:: EXERCISE ::
Find the lines below that contain the word "JOIN" and count them. Only the number should be given.

Records excerpted from a collection:
____

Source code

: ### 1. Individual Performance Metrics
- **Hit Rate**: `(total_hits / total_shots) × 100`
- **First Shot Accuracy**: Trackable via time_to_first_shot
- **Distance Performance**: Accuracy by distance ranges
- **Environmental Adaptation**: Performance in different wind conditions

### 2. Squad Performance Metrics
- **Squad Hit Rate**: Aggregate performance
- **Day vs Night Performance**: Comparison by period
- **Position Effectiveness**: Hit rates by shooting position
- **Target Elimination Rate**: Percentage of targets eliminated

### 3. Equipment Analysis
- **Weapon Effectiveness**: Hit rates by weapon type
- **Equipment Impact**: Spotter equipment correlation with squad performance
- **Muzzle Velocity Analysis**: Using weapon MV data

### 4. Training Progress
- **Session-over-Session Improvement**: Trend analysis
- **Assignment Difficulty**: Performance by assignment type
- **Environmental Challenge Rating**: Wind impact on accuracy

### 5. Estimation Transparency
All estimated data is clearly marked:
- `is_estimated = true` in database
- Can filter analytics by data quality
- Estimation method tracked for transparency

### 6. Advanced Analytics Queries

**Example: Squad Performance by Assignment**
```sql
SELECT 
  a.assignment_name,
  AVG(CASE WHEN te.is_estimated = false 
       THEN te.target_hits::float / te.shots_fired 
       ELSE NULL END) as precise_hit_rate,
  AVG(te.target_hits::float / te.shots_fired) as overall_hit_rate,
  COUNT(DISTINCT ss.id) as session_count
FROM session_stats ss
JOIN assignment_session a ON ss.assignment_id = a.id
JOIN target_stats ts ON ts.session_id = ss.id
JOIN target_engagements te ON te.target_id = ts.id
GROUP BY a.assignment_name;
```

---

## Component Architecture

____

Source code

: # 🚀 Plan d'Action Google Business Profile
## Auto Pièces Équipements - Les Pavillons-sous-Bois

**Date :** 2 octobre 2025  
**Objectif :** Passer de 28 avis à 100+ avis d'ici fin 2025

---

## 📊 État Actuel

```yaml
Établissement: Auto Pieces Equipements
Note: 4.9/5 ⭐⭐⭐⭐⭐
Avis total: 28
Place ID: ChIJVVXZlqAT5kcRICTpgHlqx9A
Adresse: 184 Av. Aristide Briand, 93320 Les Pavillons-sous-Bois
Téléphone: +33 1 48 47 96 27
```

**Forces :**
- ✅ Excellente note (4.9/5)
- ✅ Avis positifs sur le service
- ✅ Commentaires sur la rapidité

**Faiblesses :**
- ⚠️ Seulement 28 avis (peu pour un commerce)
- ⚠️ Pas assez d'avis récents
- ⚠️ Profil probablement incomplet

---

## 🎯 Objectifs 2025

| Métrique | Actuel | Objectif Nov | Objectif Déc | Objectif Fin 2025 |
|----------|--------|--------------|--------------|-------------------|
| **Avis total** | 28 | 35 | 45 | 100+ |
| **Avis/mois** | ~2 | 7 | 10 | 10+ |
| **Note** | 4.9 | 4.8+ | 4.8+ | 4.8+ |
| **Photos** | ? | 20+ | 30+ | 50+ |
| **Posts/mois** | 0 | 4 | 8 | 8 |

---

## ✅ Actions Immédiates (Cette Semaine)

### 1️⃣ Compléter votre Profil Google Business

____

:: RESPONSE BELOW ::
3